In a federal criminal trial, the government initiates the case alongside law enforcement agencies. The U.S. Attorney represents the government in criminal prosecutions and the grand jury analyzes the evidence. If a criminal case does not go your way, what can you do?
According to the United States Courts, the defendant can appeal a federal court’s decision.
How to appeal a verdict
In a criminal case, you and the government can only appeal guilty verdicts. If you are not guilty, then the government can never appeal that decision. However, if you have a guilty verdict, then either side can appeal the sentence. In appellate court, you do not present new evidence. There are no witnesses. The court, instead, reviews the procedures of the trial court.
To appeal a case, the United States Courts explains that one side must believe that the trial was unfair, that the judge applied the law incorrectly or the wrong law. Defendants may also appeal based on violations to the U.S. or state constitution.

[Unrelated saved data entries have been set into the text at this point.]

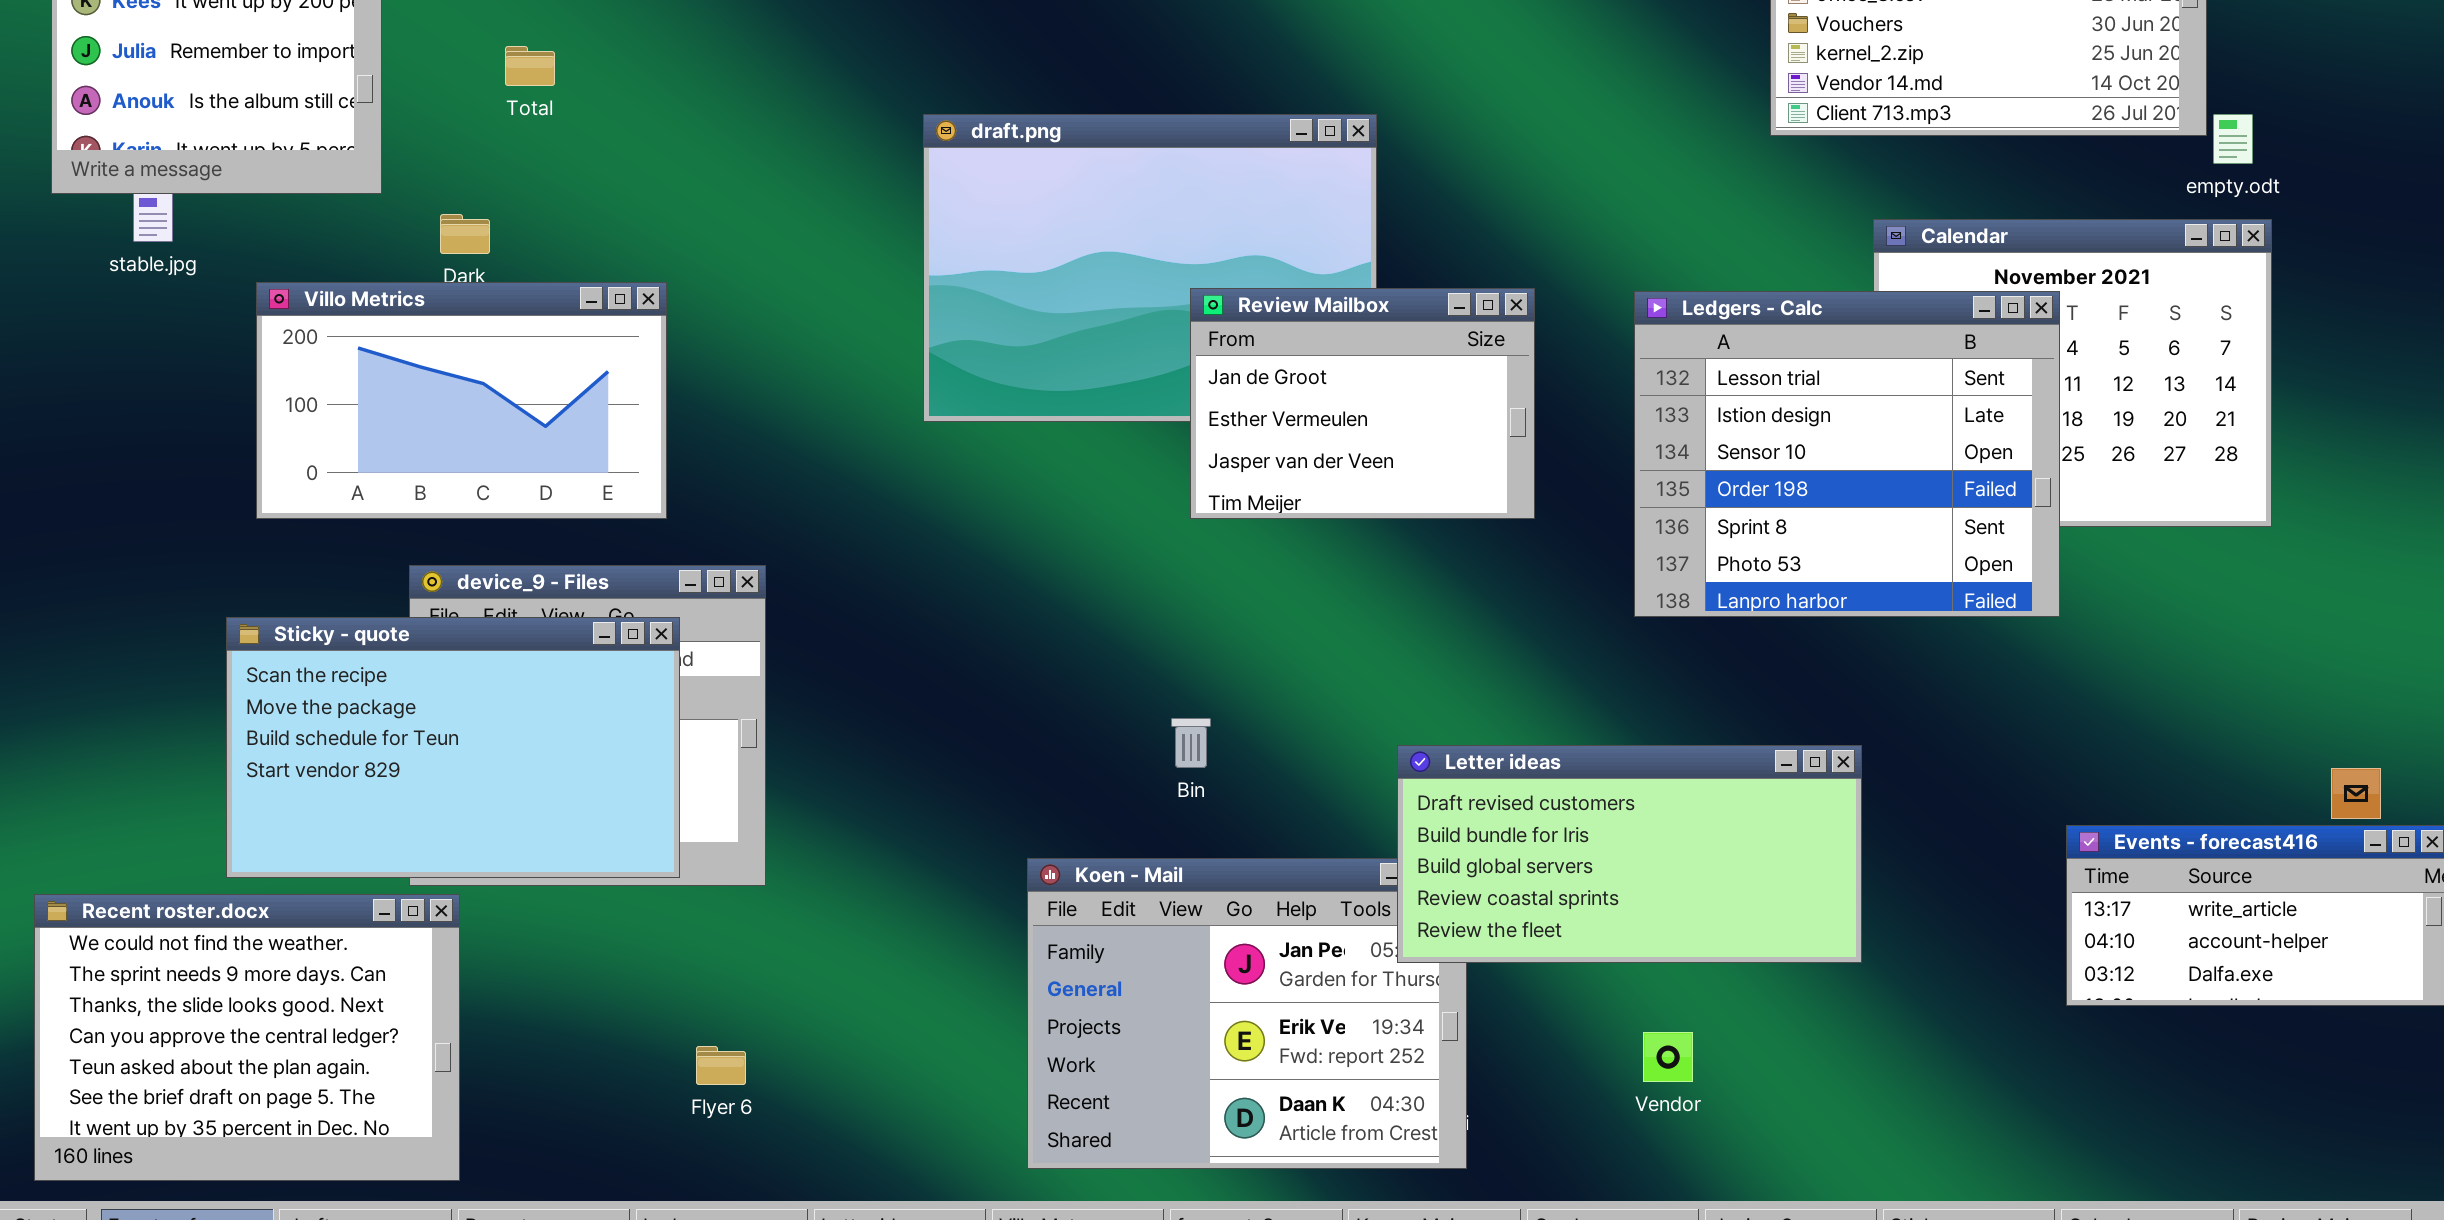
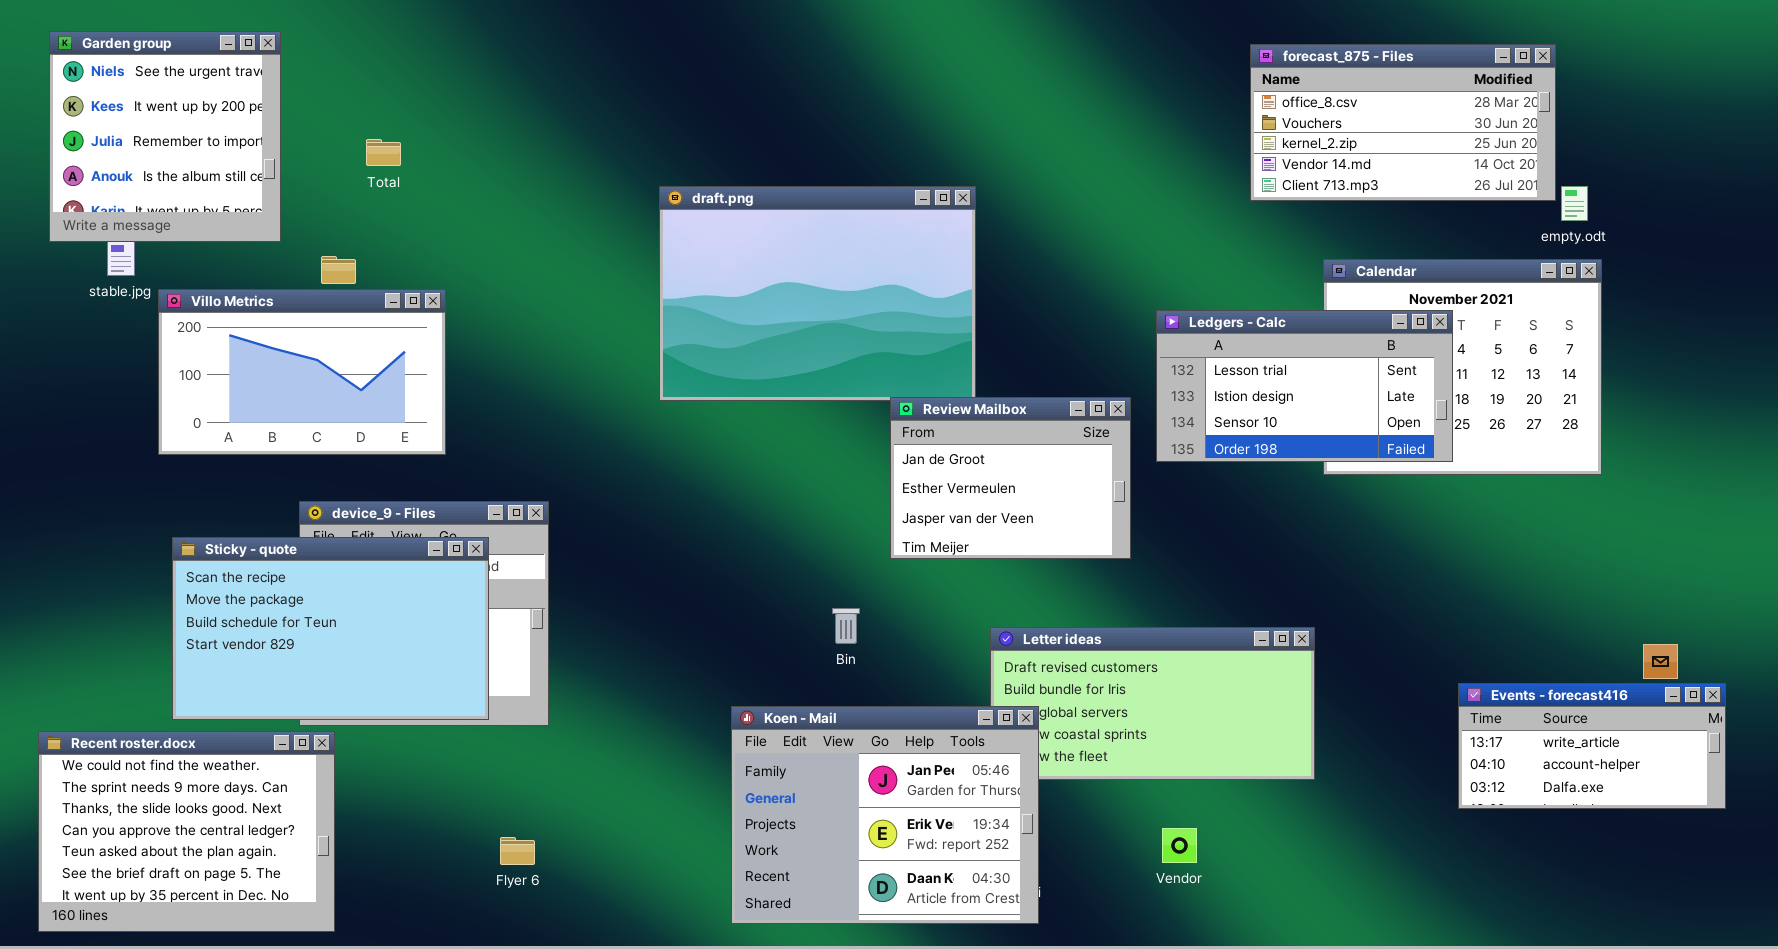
Villo Metrics: [256,282,667,519] -> [158,289,446,455], moved
Review Mailbox: [1190,288,1535,519] -> [890,397,1131,559], moved
Ledgers - Calc: [1634,291,2060,617] -> [1156,310,1453,462], resized
Koen - Mail: [1027,858,1467,1169] -> [731,706,1039,924], raised

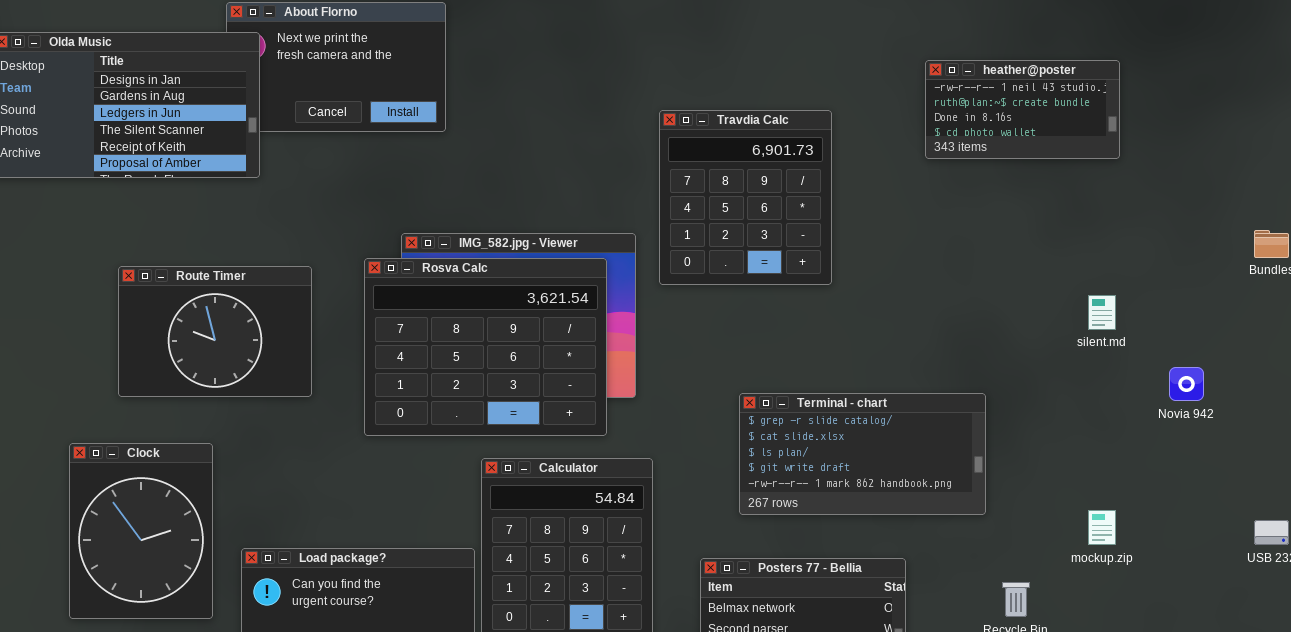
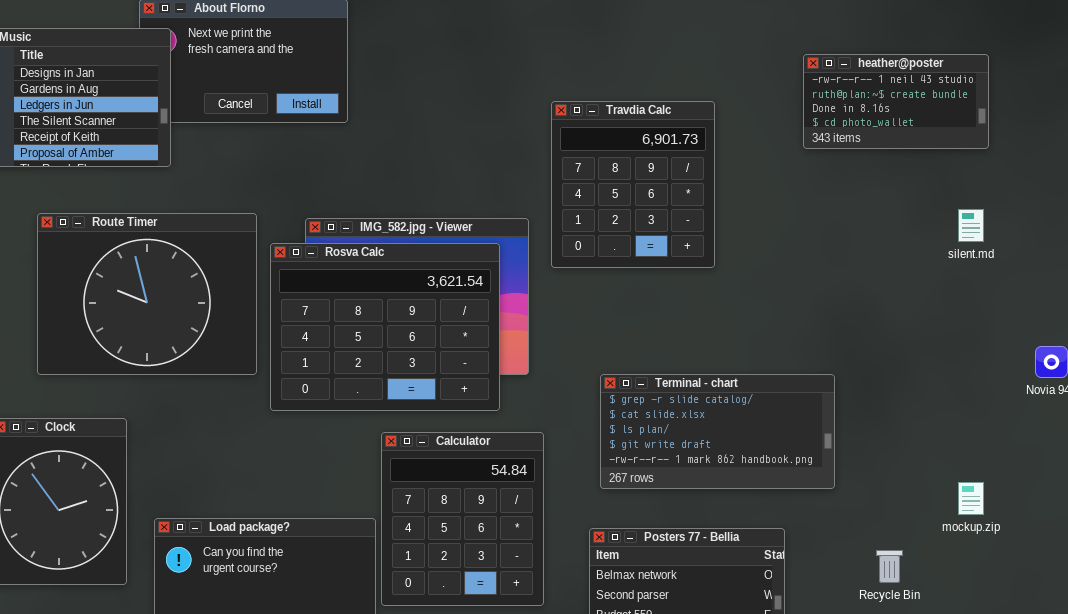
Route Timer: [118,266,312,397] -> [37,213,257,375], resized
silent.md: [1088,295,1116,330] -> [958,209,984,242], moved
Terminal - chart: [739,393,986,515] -> [600,374,835,489], moved

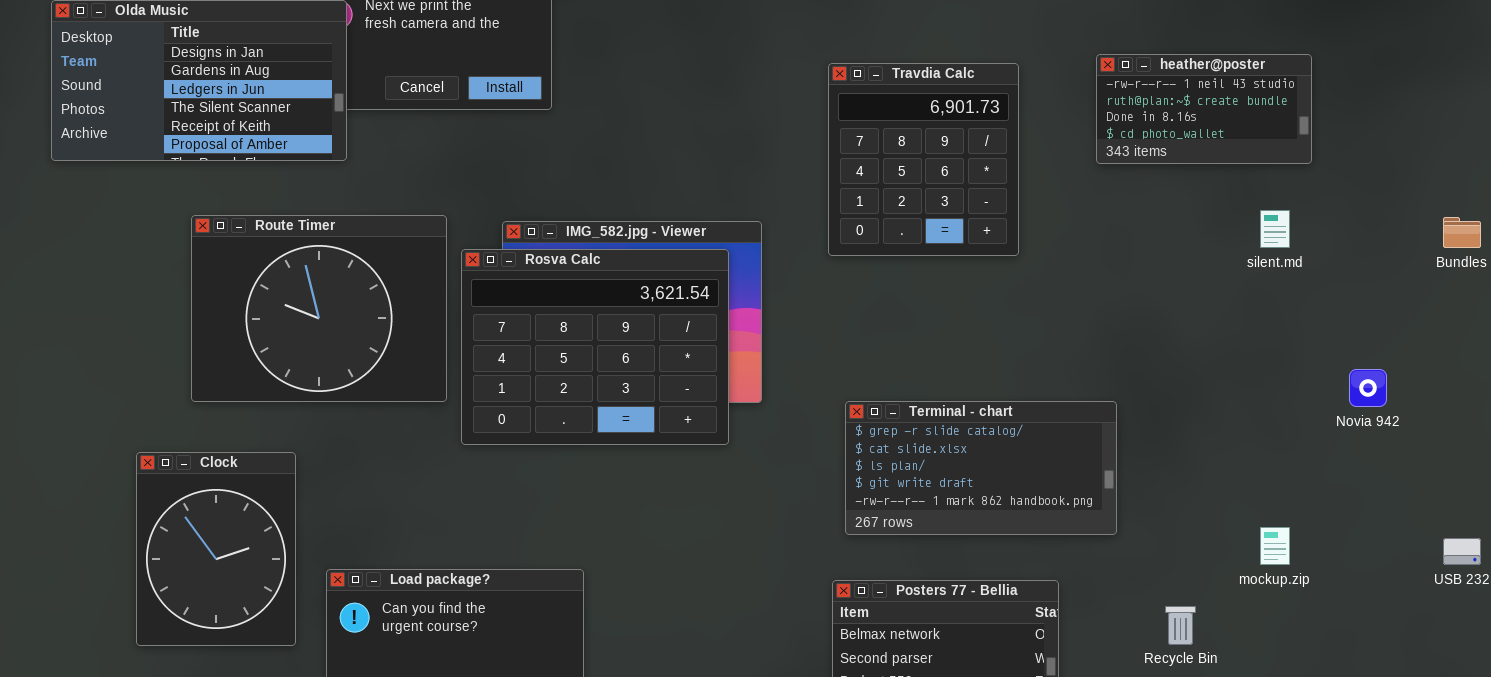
heather@poster: [803,54,989,149] -> [1096,54,1312,164], moved
Travdia Calc: [551,101,715,268] -> [828,63,1019,256], moved
Calculator: [381,432,544,606] -> none, closed

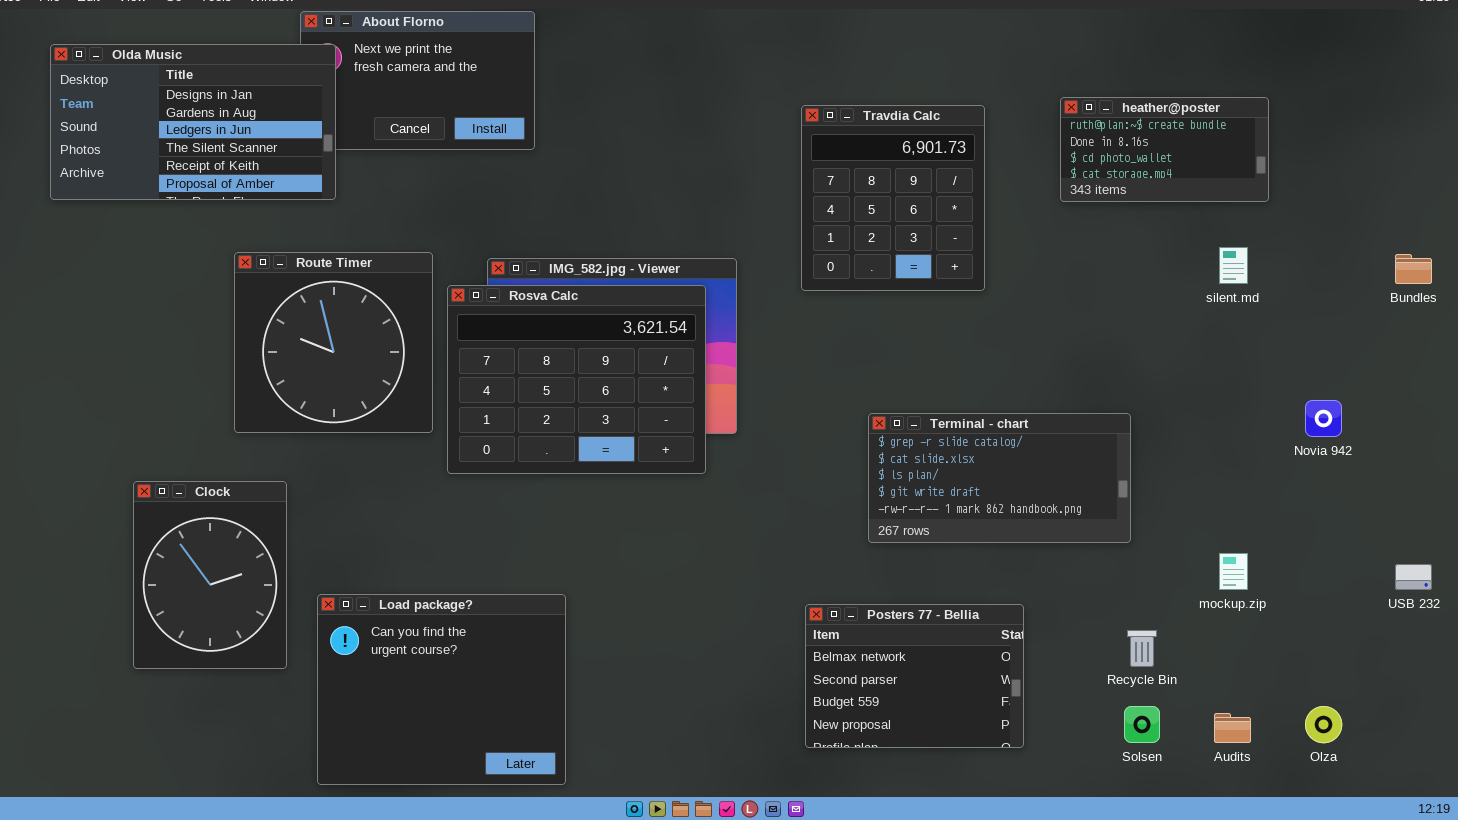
heather@poster: [1096,54,1312,164] -> [1060,97,1269,202], scrolled down 1 row
Route Timer: [191,215,447,402] -> [234,252,433,433], resized
Terminal - chart: [845,401,1117,535] -> [868,413,1131,543], moved

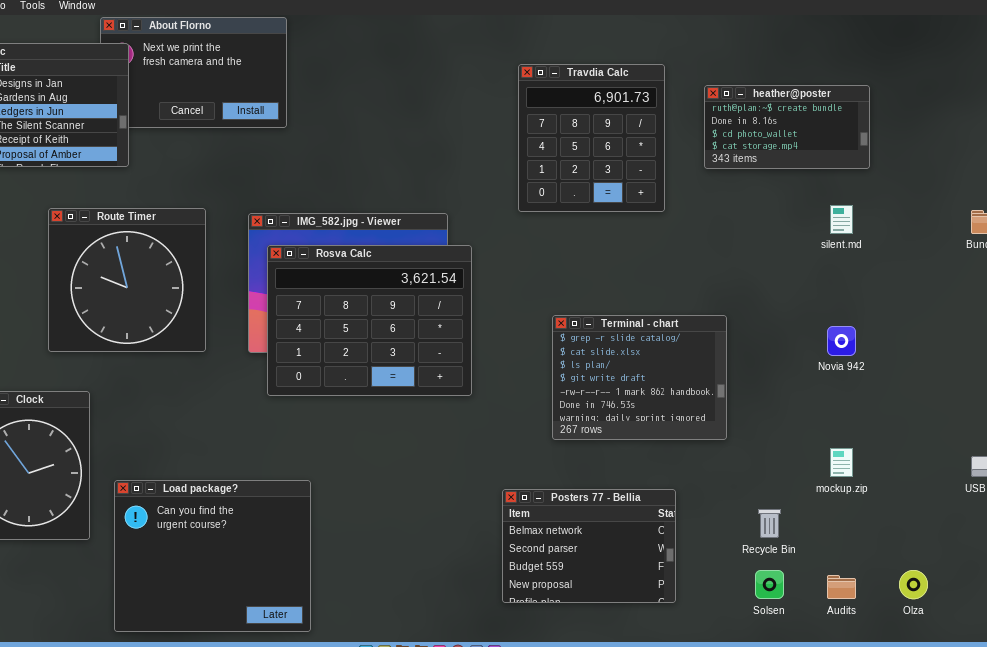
Travdia Calc: [801,105,985,291] -> [518,64,665,212], moved
Rosva Calc: [447,285,706,474] -> [267,245,472,396], moved
Novia 942: [1305,400,1342,437] -> [827,326,856,356], moved
Terminal - chart: [868,413,1131,543] -> [552,315,727,440], resized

How to appeal the appellate decision
The lawyers present their written arguments and then may have to argue the case in court. These arguments tend to only last about 15 minutes. However, after the arguments finish and if the court upholds the previous court’s judgment, what can you do? In most cases, the appellate court’s verdict is final. You can file a petition for a writ of certiorari. This is a document that asks the Supreme Court to make a decision. The Supreme Court only has to hear a case if it involves an important legal issue or if two or more federal courts interpreted the law differently.